§ **REQUIRED WORK**
A. Reproduce the part of the World Race post starting at "Yet I cannot" and ending at "a satisfying answer.", word for word.
B. According to the World Race post, for how long has the writer's question been a source of torment?

§ **GIVEN TEXT**
Yet I cannot begin to tell my World Race story without presenting this question. It is a question that has haunted me for more than a year, one that almost drove me to give up my future plans of Public Health outreach in developing nations. It is a question I presented to God day after day, never encountering a satisfying answer.

 

“God, do I have a white savior complex? Does my motivation to serve come from a learned belief that people who don’t look like me are incapable of helping themselves and need my saving? God, I thought I wanted to help people, but the more I read histories of missions gone imperialist, the more it seems I’ve spent my childhood lusting after the image of Kate: the adventurous philanthropist. Not you. That image is so far from your gospel.”

 

I get it. Most racers post their “too real” blog posts sometime around month 7, when they’re physically and spiritually exhausted. And here I am, sitting in high school in the middle of St. Louis, Missouri, and I’m questioning everything I thought I knew. I’m learning about missionaries who killed non-believers in the name of Christ, whose self serving “charity” abandoned orphans as soon as they snapped a picture. I’m learning that much of what I have is built on the backs of the oppressed. And I’m having a crisis. Is “missions” about feeding the hungry, or feeding a privileged person’s pride? Does God even want me in missions? I haven’t even been to training camp, for goodness’ sake. Yet here I am, in a labyrinthine spiritual battle.

§ **RECORDS SUPPLIED**

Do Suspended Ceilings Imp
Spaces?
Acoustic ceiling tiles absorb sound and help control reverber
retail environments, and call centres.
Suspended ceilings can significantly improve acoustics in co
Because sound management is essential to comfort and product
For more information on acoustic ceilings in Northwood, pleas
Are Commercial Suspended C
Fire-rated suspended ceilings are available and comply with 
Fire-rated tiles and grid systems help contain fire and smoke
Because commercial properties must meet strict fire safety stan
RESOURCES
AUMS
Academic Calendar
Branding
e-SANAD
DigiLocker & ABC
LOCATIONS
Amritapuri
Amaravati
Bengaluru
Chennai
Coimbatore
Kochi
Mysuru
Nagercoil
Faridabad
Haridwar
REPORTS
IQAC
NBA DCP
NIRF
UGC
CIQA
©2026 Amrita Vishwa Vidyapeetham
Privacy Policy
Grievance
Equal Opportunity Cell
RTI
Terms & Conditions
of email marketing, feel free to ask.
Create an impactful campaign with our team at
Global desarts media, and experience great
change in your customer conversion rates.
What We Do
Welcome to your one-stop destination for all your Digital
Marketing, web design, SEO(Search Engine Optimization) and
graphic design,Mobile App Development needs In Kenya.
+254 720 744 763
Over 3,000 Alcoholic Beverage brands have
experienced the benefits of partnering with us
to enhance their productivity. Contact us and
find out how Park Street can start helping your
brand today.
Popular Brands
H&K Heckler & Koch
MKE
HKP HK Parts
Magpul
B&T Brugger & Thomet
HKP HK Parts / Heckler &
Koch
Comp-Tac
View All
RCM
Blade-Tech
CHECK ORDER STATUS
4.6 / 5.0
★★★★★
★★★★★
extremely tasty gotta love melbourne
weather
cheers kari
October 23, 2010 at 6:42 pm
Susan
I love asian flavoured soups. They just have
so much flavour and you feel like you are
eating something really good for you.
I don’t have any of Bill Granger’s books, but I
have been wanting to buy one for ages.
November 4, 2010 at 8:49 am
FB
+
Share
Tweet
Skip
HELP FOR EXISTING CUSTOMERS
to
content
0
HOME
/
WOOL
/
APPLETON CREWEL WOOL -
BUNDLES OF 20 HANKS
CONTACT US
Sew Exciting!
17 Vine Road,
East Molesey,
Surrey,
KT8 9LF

§ **RESPONSES BY TASK**
A.
Yet I cannot begin to tell my World Race story without presenting this question. It is a question that has haunted me for more than a year, one that almost drove me to give up my future plans of Public Health outreach in developing nations. It is a question I presented to God day after day, never encountering a satisfying answer.

B. For more than a year.